Dataset excerpts:
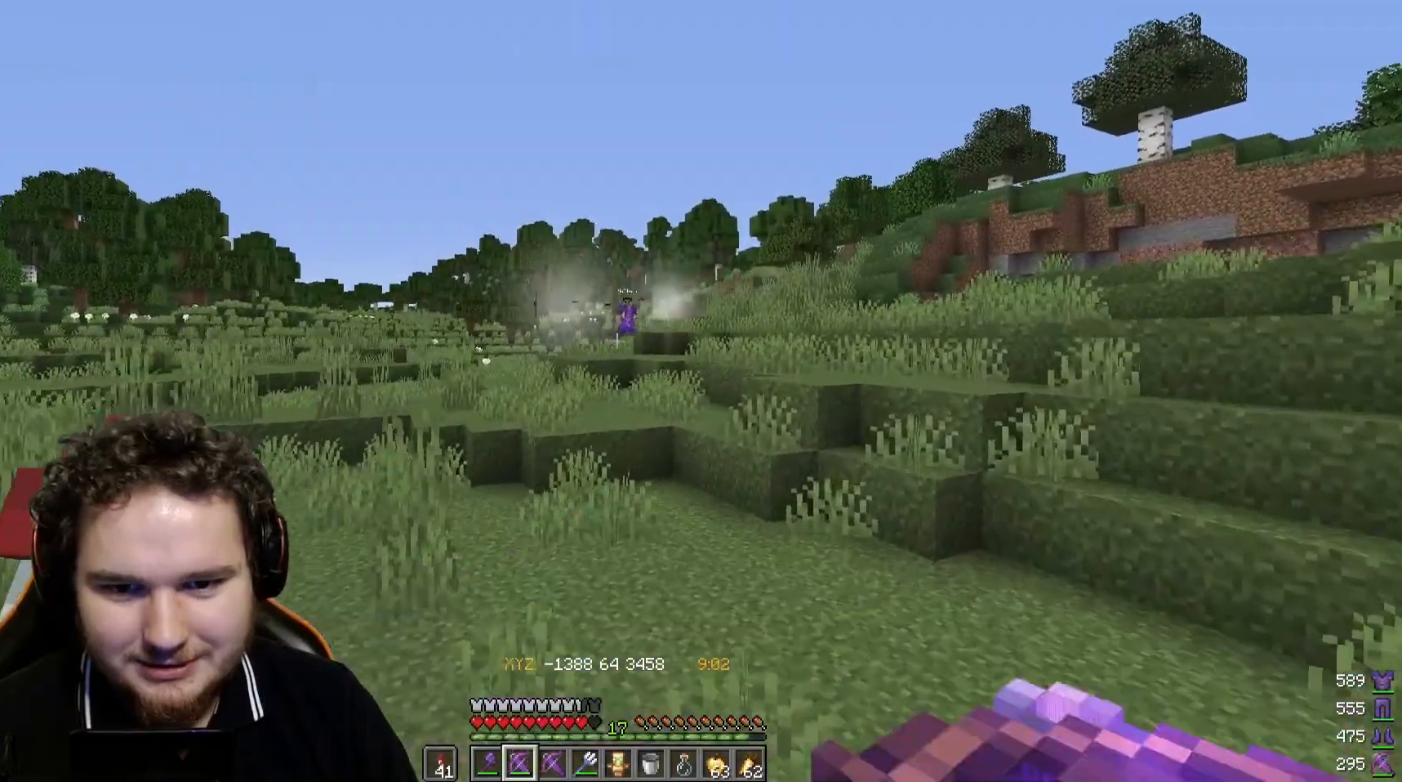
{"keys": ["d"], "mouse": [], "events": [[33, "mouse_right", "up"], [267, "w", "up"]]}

--

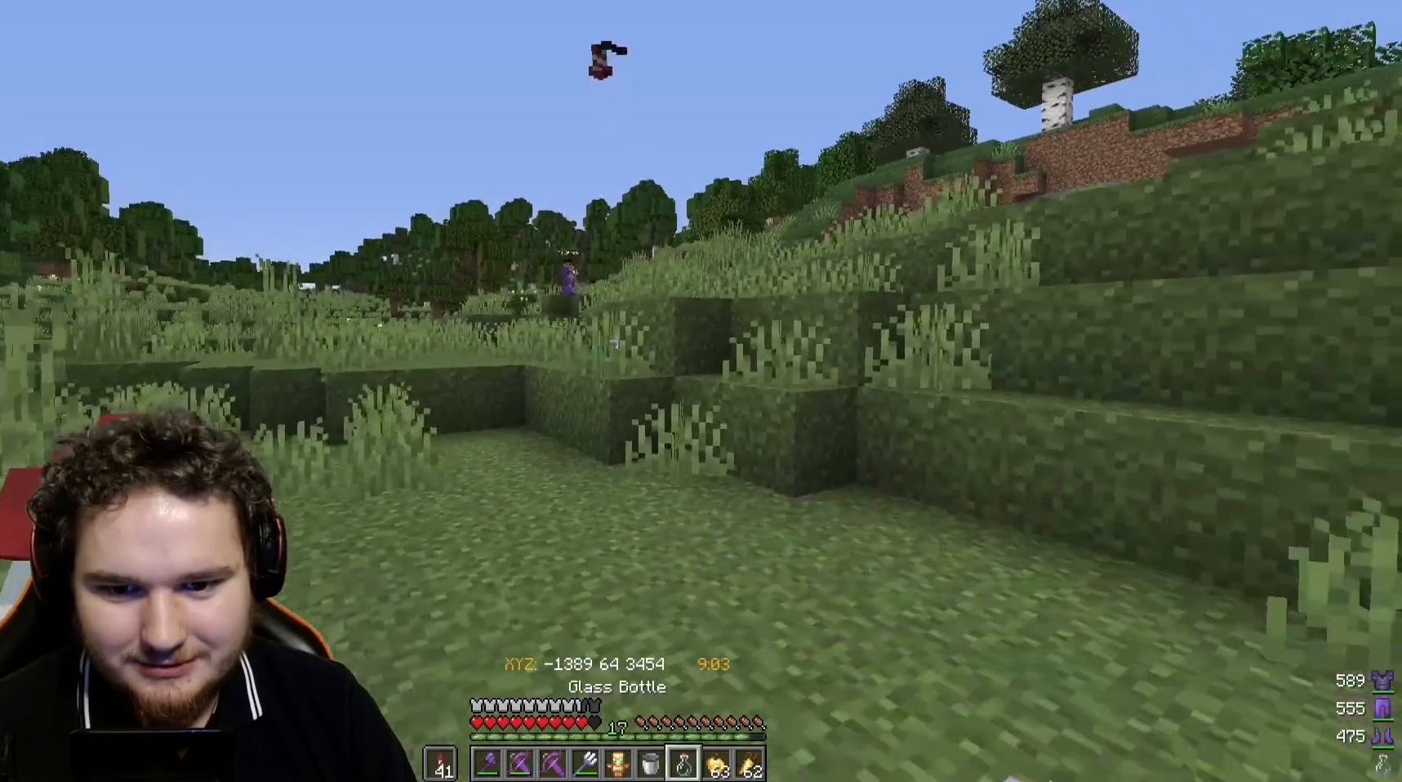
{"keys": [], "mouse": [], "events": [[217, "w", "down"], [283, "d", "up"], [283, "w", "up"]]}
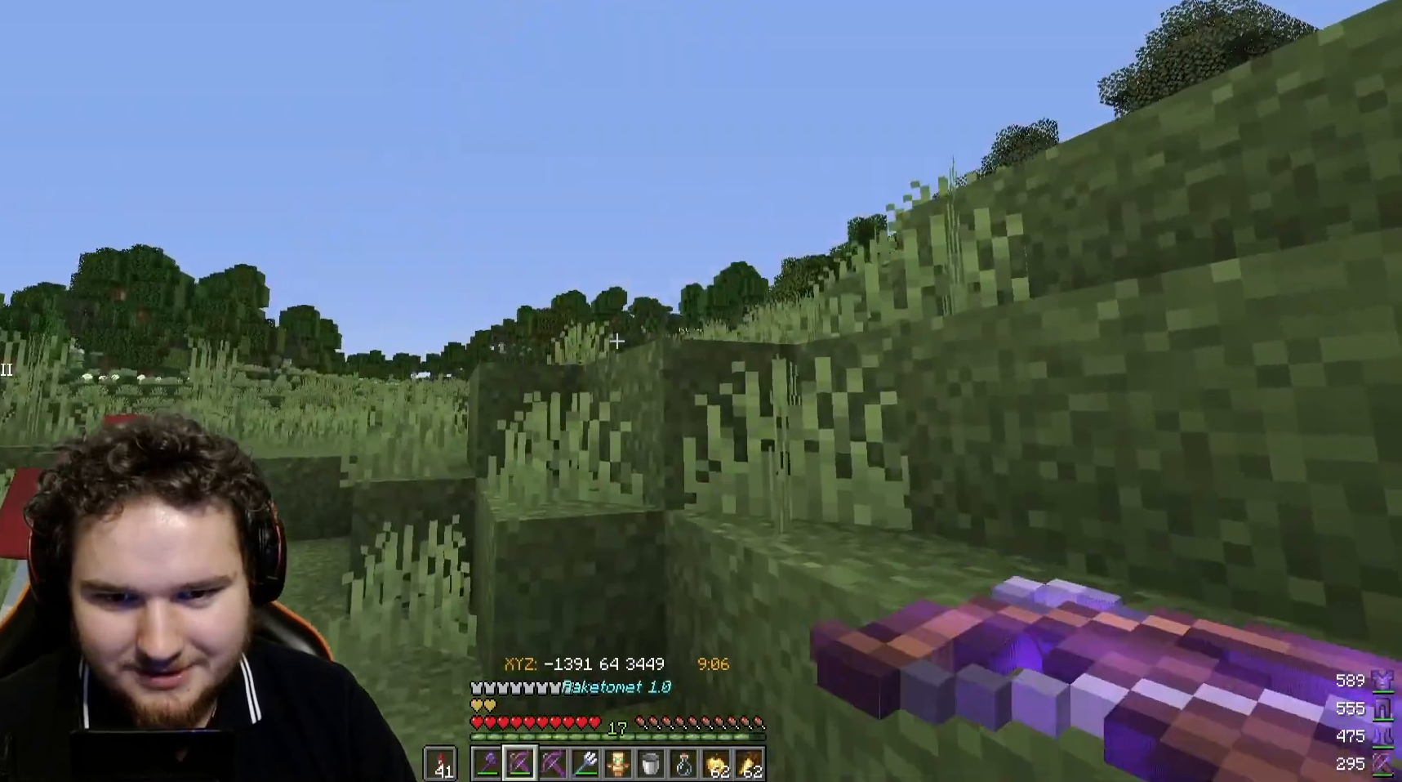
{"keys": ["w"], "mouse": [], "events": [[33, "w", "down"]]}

==

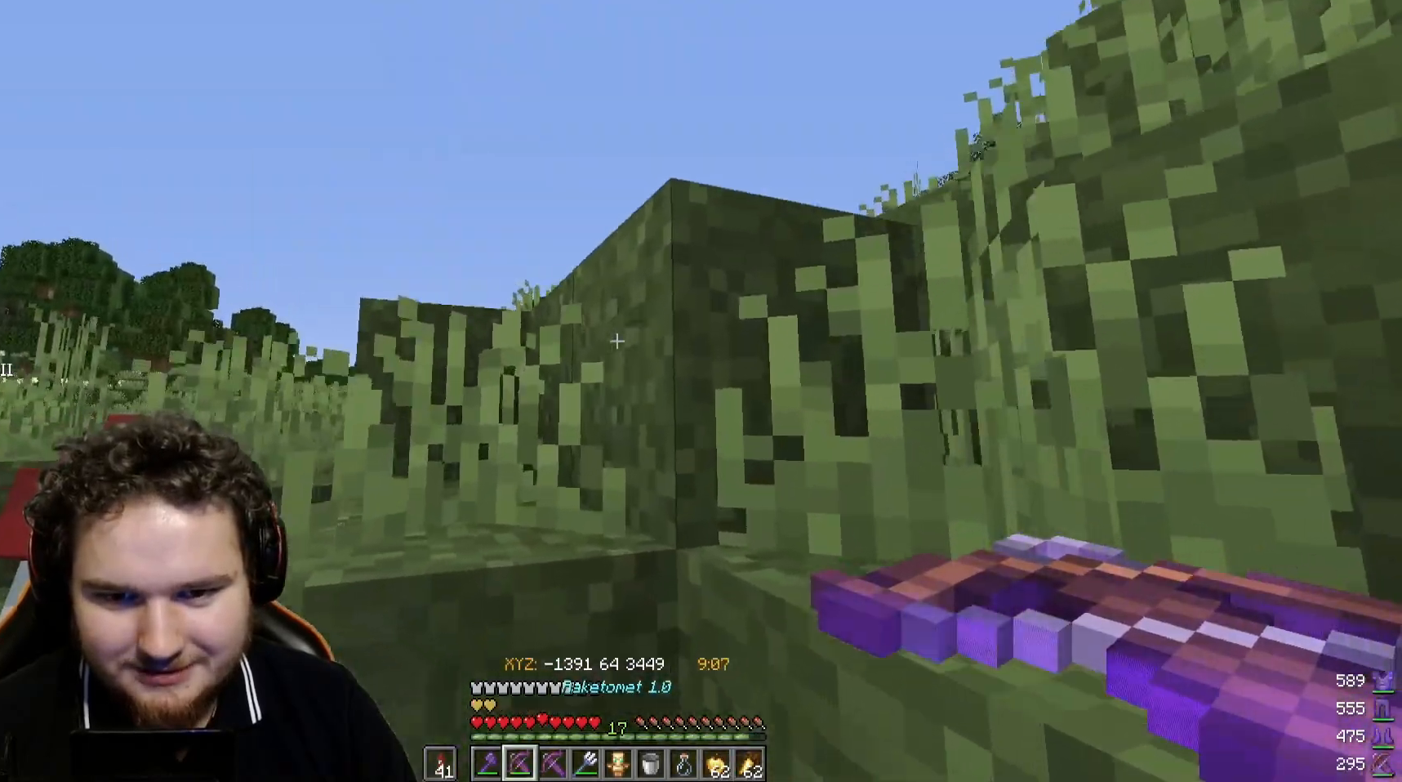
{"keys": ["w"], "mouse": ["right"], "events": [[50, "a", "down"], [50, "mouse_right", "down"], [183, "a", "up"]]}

Directions for this task:
State how many lines of the listing include "down", and write nothing else.

Written answer:
3